Liturgical Calendar

PESAN PAUS FRANSISKUS DALAM PERAYAAN HARI DOA SEDUNIA UNTUK PEDULI CIPTAAN (1 September 2016)



PESAN PAUS FRANSISKUS DALAM PERAYAAN HARI DOA SEDUNIA UNTUK PEDULI CIPTAAN (1 September 2016)
“Tunjukkan Kerahiman Terhadap Rumah Kita Bersama”

Bersatu dengan saudara dan saudari kita dari Gereja Ortodoks, dan dengan dukungan Gereja-Gereja dan komunitas-komunitas Kristen lainnya, Gereja Katolik hari ini memperingati "Hari Doa Sedunia untuk Peduli Ciptaan". Hari Doa Sedunia untuk Peduli Ciptaan ini menawarkan "orang-orang percaya secara pribadi dan komunitas-komunitas sebuah kesempatan yang tepat untuk menegaskan kembali panggilan pribadi mereka untuk menjadi para pengurus ciptaan, berterima kasih kepada Allah atas karya menakjubkan yang telah Ia percayakan pada kepedulian kita, dan sangat memohon bantuan-Nya untuk melindungi ciptaan serta pengampunan-Nya atas dosa-dosa yang dilakukan terhadap dunia yang di dalamnya kita hidup".[1]

Yang paling menggembirakan adalah kekhawatiran akan masa depan planet kita diikutsertakan oleh Gereja-gereja dan komunitas-komunitas Kristen, bersama-sama dengan agama-agama lainnya. Memang, dalam dekade-dekade terakhir banyak upaya telah dilakukan oleh para pemimpin agama dan organisasi untuk menarik perhatian publik terhadap bahaya eksploitasi yang tidak bertanggung jawab dari planet kita. Di sini saya akan menyebutkan Patriark Bartolomeus dari Konstantinopel yang, seperti pendahulunya Patriarkh Dimitrios, telah lama berbicara menentang dosa merusak ciptaan dan telah menarik perhatian terhadap krisis moral dan rohani pada akar masalah-masalah lingkungan. Menanggapi kekhawatiran terhadap keutuhan ciptaan, Sidang Ekumenis Eropa Ketiga di Sibiu pada tahun 2007 mengusulkan merayakan "Waktu untuk Ciptaan" selama lima minggu antara 1 September (peringatan ciptaan Allah dalam Gereja Ortodoks) dan 4 Oktober (peringatan Santo Fransiskus Asisi dalam Gereja Katolik dan beberapa tradisi Barat lainnya). Prakarsa ini, yang didukung oleh Dewan Gereja-Gereja Sedunia, sejak itu telah mengilhami banyak kegiatan ekumenis di berbagai belahan dunia. Hal ini juga mendorong seluruh prakarsa serupa di dunia untuk mempromosikan keadilan lingkungan, kepedulian terhadap orang miskin dan komitmen sosial yang bertanggung jawab telah mendekatkan orang-orang, terutama orang-orang muda, dari berbagai latar belakang keagamaan. Orang-orang Kristen atau bukan, sebagai orang-orang beriman dan berkehendak baik, kita seharusnya bersatu dalam menunjukkan kerahiman terhadap bumi sebagai rumah kita bersama dan menghargai dunia yang di dalamnya kita hidup sebagai tempat untuk berbagi dan bersekutu.

_Tujuan Latihan_:
Jawab pertanyaan berikut berdasarkan pesan Paus Fransiskus untuk Hari Doa Sedunia untuk Peduli Ciptaan.
1. Bersatu dengan gereja manakah Gereja Katolik memperingati hari doa tersebut?
2. Siapa pendahulu Patriark Bartolomeus dari Konstantinopel yang disebut dalam pesan itu?
3. Berapa lama "Waktu untuk Ciptaan" yang diusulkan oleh Sidang Ekumenis Eropa Ketiga di Sibiu, dan di antara tanggal berapa saja?

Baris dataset
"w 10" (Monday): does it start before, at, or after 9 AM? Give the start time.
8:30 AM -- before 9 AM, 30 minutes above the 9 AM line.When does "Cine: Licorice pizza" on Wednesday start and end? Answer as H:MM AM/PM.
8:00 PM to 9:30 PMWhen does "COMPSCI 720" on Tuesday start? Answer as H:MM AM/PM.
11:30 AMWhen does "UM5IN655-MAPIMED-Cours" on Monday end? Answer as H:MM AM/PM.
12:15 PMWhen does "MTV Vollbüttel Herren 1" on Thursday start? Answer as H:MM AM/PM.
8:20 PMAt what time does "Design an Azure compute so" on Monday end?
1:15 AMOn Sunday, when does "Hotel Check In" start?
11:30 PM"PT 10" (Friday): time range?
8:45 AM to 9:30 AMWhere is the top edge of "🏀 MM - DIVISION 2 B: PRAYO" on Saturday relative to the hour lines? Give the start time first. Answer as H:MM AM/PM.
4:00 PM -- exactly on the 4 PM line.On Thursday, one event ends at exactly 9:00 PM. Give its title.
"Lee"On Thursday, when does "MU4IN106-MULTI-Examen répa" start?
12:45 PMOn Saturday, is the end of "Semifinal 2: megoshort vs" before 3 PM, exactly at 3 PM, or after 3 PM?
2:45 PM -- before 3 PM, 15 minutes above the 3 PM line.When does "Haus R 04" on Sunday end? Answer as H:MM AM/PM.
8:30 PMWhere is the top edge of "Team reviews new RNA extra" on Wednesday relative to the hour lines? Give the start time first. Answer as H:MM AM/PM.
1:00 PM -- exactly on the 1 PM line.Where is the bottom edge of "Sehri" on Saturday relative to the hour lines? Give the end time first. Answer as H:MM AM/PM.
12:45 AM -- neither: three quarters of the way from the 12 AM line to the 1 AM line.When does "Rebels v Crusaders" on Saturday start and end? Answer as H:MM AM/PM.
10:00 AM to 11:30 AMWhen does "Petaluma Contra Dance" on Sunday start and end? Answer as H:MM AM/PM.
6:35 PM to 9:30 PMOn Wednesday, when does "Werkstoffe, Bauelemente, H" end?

_Hasil_:
1. Gereja Ortodoks.
2. Patriarkh Dimitrios.
3. Lima minggu, antara 1 September dan 4 Oktober.